The strato strategy is a trading strategy that uses the Relative Strength Index (RSI) indicator to generate buy and sell signals. Here is a brief description of what the strategy does:
The strategy uses a 1-minute timeframe for trading. It calculates the RSI indicator with a time period of 14.
It calculates the Stochastic RSI (SRSI) by normalizing the RSI values between 0 and 1.
It calculates the %K and %D lines of the Stochastic RSI using rolling averages.
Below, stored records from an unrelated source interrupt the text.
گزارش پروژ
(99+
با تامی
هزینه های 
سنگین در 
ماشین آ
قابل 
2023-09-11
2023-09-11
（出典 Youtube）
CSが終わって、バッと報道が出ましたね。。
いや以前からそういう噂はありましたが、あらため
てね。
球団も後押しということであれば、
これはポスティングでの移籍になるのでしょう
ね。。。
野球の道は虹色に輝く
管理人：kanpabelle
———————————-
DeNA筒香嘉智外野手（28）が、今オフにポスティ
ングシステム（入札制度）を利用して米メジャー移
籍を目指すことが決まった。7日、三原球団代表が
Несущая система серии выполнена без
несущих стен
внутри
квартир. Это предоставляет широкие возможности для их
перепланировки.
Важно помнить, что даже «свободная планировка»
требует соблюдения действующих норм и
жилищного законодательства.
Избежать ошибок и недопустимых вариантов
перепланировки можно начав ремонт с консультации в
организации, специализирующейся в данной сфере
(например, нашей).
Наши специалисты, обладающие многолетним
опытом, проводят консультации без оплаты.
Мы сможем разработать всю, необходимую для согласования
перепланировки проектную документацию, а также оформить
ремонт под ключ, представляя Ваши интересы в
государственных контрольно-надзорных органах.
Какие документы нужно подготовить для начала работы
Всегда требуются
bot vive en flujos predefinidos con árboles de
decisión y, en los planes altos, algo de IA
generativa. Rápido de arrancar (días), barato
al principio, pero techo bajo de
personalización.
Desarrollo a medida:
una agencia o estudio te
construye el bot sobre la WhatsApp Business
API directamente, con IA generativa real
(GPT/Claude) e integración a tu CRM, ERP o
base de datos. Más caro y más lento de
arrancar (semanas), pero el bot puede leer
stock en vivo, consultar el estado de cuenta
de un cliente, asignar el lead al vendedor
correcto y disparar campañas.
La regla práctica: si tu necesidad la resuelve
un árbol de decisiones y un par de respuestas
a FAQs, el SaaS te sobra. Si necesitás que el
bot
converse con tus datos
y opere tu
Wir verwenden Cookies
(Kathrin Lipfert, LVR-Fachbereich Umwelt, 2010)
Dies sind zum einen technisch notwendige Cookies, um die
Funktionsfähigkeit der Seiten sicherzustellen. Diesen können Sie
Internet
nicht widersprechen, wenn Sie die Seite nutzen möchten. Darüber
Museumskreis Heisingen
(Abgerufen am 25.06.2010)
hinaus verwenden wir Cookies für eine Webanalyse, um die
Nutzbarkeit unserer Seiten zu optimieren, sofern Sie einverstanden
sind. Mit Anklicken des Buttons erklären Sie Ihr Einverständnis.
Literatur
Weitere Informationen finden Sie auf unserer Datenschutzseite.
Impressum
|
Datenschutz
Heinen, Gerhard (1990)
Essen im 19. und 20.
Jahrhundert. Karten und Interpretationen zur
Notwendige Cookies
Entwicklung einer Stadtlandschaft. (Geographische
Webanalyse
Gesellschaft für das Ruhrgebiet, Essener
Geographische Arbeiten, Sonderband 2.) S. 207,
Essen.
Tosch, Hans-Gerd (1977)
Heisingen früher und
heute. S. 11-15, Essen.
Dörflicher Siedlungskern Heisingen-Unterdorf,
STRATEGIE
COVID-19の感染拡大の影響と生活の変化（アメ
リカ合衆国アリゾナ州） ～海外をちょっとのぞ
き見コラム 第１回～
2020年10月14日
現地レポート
In the populate_buy_trend method, it generates a buy signal when the %K line is below 18 and higher than or equal to the %D line. In the populate_sell_trend method, it generates a sell signal when the %K line is above 80 and the %D line is higher than or equal to the %K line. It sets a minimal return on investment (ROI) of 0.012 (1.2%). It sets a stop loss level at -0.1 (-10%). The strategy uses 'market' orders for buying and selling, and 'gtc' (good 'til canceled) time in force for orders. The informative_pairs method returns an empty list, indicating that it doesn't require additional information about trading pairs. The strategy uses a startup candle count of 20, which means it needs historical data for at least 20 candles to start generating signals. Please note that this description is a high-level overview, and there might be additional details and considerations specific to the implementation of the strategy.